──────── GIVEN MATERIAL

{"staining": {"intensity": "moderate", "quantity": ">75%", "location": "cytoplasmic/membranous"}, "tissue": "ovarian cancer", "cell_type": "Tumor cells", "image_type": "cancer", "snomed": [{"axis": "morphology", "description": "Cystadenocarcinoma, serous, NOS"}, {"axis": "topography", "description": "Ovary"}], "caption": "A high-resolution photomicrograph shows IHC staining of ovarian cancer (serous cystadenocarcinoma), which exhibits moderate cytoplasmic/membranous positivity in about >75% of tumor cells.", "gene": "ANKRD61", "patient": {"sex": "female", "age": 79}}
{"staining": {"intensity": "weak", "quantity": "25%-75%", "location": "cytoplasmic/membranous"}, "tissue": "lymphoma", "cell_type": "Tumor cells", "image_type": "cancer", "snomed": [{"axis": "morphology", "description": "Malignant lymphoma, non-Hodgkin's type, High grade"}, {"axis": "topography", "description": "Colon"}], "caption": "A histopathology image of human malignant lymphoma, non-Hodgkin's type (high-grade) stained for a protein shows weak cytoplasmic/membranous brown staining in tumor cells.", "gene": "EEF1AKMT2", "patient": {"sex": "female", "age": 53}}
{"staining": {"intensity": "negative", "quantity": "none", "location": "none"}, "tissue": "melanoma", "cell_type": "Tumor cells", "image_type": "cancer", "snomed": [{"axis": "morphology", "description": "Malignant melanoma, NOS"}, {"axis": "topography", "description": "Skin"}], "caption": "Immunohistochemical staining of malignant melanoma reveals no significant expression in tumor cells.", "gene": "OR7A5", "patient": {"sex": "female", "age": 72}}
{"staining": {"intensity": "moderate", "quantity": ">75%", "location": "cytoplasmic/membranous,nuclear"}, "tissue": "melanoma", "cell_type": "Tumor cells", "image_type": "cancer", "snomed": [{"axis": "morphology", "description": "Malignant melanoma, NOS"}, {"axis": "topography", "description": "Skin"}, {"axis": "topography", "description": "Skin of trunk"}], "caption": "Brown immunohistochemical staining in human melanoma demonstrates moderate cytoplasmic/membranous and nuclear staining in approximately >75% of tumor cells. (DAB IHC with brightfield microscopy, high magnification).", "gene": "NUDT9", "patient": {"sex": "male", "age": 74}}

────────────────

Each line from the one containing "staining of malignant" to the last line of the material above should be reproduced word for word, with nothing added.

{"staining": {"intensity": "negative", "quantity": "none", "location": "none"}, "tissue": "melanoma", "cell_type": "Tumor cells", "image_type": "cancer", "snomed": [{"axis": "morphology", "description": "Malignant melanoma, NOS"}, {"axis": "topography", "description": "Skin"}], "caption": "Immunohistochemical staining of malignant melanoma reveals no significant expression in tumor cells.", "gene": "OR7A5", "patient": {"sex": "female", "age": 72}}
{"staining": {"intensity": "moderate", "quantity": ">75%", "location": "cytoplasmic/membranous,nuclear"}, "tissue": "melanoma", "cell_type": "Tumor cells", "image_type": "cancer", "snomed": [{"axis": "morphology", "description": "Malignant melanoma, NOS"}, {"axis": "topography", "description": "Skin"}, {"axis": "topography", "description": "Skin of trunk"}], "caption": "Brown immunohistochemical staining in human melanoma demonstrates moderate cytoplasmic/membranous and nuclear staining in approximately >75% of tumor cells. (DAB IHC with brightfield microscopy, high magnification).", "gene": "NUDT9", "patient": {"sex": "male", "age": 74}}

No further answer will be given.